What is greenwashing

What is Greenwashing?

Do designers have a moral duty to check if their clients are guilty of it before working with them?

It seems like every other news story is currently focused on climate change. There’s no denying it, it’s happening, and many businesses are now looking at reducing their environmental impact and looking at ways to become more sustainable. 

While many businesses are doing their best to cut down their CO2 emissions and help the planet, some are trying to pull the wool over their customer’s eyes using a technique called ‘Greenwashing’.

The controversial term ‘greenwashing’ is a marketing technique companies use to give the illusion that their products or services are more environmentally friendly than they are. Companies do this to benefit from the current environmental trends and attract consumers who prefer to shop with an ethical mindset.

Greenwashing can take a variety of forms. For example, a company may falsely claim its product is 100% organic when it’s only made with a few organic ingredients. They may also make misleading or unsubstantiated claims about the product’s environmental benefits, such as that it has reduced water usage or emissions. Some companies even go as far as to highlight how “green” they are while not disclosing information about their own environmentally-damaging activities.

The truth is, companies engage in greenwashing because they know it will boost sales and improve their public image. Many people care deeply about the environment and want to do their part to protect it. Businesses realise that if they position themselves as eco-friendly, they’ll be more likely to make money.

The problem with greenwashing is that it takes advantage of consumers and puts genuine efforts to protect the environment at risk. When companies greenwash their products, consumers may feel deceived and misled, especially if they discover false or unsubstantiated claims. The effects of this kind of behaviour can also discourage other businesses from actually engaging in sustainability efforts, as they will have difficulty competing with companies that engage in greenwashing.
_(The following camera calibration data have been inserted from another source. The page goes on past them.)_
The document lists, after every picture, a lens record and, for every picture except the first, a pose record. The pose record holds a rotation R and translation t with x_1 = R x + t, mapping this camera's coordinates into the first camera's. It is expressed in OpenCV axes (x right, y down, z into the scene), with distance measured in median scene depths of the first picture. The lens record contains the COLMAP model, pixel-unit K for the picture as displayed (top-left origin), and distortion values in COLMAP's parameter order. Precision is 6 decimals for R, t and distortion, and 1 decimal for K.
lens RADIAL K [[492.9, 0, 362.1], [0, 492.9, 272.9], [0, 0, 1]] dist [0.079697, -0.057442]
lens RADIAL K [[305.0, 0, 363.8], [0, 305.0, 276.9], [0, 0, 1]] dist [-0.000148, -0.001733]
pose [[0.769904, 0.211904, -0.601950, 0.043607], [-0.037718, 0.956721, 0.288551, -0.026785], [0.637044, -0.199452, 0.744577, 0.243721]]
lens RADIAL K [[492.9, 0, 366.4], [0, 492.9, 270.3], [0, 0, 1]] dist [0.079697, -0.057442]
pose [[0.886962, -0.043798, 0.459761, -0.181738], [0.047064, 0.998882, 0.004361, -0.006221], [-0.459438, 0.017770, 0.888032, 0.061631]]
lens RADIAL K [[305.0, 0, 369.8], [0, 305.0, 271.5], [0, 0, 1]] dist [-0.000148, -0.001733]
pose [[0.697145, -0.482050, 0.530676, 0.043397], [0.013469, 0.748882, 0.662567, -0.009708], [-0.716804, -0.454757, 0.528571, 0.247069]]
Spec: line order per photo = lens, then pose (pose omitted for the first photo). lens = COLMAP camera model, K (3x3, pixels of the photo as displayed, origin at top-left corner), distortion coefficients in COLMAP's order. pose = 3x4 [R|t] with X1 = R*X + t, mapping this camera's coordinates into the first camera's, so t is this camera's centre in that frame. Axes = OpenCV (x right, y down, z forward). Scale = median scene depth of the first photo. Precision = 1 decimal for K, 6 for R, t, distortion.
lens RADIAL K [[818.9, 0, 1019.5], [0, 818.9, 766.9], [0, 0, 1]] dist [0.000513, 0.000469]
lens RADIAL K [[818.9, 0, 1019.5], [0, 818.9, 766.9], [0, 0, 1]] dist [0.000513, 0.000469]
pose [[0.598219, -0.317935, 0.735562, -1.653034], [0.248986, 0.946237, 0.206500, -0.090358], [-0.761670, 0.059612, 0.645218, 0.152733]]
Should designers have a moral duty to see if businesses are guilty of Greenwashing before working with them?

It’s essential that graphic designers and marketers get a good understanding of a client’s background before they start working with them, especially if they are producing designs for products or campaigns that claim to be sustainable, environmentally friendly or 100% organic. If you need clarification on a client, it’s always a good idea to ask for more information about their environmental practices. Not only is it morally correct to be transparent with the consumer, but it will also help protect designers and marketers from any blowback from missleading work. 

As Designers and marketers, we have the ability and power to try and lead clients into a cleaner and brighter future. Together, we can combat greenwashing and ensure that businesses are honest and transparent about their efforts to reduce their environmental impact.